Wednesday, May 23, 2012

Shamanic plants in your garden



 There are many powerful plants, capable of bringing shamanic connection t0 wild nature, growing just outside your door. It is true that the local plants and animals in our immediate area are the most powerfully capable of bringing spiritual and physical support into our lives.  This is why I value most receiving Cortes Island deer hides for my drums, because these creatures ingest the same rain-soaked sun-dappled plants that nod to my passing when I walk through the forest.  We are fed the same energy and the vitality of our mutual home radiates out from the drum to feed me.



This is why I chose palm frond spines to become the “yarrow stalks” for the traditional reading of the I Ching book I found while on holiday in Hawaii.  The book and the spines are related in the energy they share, and are therefore able to speak with the same vibration when I ask that Oracle for advice, as an occasional change from my Journey Oracle card deck.
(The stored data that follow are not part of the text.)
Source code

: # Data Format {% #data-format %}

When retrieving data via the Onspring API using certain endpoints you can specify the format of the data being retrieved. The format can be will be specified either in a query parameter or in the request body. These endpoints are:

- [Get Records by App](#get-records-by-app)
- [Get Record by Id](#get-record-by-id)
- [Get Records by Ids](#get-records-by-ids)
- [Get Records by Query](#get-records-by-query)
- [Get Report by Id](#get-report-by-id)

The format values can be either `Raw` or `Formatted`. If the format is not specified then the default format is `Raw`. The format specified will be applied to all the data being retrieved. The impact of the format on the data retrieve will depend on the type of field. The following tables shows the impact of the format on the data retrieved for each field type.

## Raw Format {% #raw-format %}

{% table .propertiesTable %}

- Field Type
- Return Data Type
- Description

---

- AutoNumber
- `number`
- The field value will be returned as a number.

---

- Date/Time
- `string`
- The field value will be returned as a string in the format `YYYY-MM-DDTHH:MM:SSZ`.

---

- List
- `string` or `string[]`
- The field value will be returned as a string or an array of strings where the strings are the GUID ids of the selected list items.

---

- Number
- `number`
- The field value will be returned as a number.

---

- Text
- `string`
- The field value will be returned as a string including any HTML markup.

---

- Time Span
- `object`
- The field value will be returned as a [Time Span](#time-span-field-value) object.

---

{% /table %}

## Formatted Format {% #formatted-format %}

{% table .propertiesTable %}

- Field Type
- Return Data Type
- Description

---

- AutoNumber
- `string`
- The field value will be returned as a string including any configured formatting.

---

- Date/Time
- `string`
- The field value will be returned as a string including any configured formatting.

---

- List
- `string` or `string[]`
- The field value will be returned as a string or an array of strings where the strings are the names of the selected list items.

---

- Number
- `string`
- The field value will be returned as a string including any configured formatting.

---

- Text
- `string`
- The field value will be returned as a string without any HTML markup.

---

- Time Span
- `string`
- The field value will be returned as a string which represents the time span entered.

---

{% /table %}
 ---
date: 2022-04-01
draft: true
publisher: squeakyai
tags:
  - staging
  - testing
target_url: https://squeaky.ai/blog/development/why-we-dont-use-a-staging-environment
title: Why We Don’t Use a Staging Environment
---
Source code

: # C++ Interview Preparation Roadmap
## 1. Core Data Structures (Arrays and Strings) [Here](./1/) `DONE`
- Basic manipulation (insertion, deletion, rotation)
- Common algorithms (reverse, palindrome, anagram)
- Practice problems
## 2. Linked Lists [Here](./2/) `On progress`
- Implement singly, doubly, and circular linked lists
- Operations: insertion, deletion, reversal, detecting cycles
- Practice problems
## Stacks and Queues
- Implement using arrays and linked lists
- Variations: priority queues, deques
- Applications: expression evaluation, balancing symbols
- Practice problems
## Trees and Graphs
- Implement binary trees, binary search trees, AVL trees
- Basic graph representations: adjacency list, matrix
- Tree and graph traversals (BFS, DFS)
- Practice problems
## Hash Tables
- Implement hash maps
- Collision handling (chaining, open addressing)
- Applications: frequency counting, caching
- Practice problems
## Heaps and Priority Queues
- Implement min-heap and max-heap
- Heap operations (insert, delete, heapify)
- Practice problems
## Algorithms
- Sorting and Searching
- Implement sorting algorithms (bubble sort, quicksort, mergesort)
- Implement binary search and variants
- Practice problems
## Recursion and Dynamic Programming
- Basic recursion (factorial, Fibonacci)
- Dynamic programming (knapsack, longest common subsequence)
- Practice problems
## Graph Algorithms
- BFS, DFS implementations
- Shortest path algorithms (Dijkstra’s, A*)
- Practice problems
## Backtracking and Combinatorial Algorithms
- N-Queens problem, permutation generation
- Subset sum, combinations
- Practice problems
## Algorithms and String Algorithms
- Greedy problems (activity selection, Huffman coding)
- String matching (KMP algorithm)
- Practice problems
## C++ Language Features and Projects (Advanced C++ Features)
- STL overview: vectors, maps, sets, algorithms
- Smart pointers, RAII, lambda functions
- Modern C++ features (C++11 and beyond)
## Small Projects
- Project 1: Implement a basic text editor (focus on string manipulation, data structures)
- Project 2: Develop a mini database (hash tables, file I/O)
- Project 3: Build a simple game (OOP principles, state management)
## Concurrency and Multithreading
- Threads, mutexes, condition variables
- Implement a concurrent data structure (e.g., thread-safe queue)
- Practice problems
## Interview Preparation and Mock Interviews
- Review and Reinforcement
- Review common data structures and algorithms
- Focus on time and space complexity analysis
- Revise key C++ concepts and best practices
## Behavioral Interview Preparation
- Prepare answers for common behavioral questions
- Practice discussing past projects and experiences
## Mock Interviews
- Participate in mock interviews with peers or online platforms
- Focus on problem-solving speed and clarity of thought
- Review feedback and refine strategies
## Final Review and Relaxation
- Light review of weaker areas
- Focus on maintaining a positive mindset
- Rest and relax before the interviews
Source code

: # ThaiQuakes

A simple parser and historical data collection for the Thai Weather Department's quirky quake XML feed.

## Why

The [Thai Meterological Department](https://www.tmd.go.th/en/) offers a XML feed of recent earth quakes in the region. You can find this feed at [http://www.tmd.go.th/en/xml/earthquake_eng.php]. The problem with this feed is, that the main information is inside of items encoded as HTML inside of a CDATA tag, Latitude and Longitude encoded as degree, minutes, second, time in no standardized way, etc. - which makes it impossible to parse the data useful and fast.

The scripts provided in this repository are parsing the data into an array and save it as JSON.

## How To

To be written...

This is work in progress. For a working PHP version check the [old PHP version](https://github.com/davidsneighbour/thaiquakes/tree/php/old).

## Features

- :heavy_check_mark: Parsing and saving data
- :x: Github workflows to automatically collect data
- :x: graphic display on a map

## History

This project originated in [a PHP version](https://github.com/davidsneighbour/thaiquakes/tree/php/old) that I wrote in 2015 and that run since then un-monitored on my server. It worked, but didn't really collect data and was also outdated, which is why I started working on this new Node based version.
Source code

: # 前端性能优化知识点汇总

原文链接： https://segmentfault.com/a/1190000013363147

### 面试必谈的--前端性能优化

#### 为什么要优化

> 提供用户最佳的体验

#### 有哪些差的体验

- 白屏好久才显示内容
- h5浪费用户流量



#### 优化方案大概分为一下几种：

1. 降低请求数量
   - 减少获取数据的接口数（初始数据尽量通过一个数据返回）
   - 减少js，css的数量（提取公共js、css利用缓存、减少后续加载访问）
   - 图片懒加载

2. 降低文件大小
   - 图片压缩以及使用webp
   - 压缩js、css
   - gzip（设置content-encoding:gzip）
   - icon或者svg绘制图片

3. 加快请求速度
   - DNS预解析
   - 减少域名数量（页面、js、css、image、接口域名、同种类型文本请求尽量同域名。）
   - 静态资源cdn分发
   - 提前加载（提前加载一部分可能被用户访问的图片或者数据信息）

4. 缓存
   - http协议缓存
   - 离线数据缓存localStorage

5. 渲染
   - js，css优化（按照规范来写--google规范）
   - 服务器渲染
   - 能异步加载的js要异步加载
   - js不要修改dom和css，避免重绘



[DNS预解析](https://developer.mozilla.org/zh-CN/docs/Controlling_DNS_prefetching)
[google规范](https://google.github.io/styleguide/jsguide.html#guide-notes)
 Martin Prechtel said we need to “ask the plants we grow, eat, and work with to adopt us.” This is wise counsel for our relationship to the plants in our own backyard.  When we ask the wild current if we can become its child, we become the fierce shining warrior energy of the hummingbirds that depend on this delicate flower when they first arrive from migration.  When we are adopted by the sword fern our creative efforts become filled with its ornately curling and unfurling stories.  Scotch broom is a mother that brings us such a bursting, expanding growth—we may find others are a bit overwhelmed at our own outpouring.  And who could resist being adopted by a mother skilled in the lacy weaving of grasses to support her winged children?  When we seek a shamanic connection with wild nature, we ask to be the child with wings who can soar into realms beyond our place and time.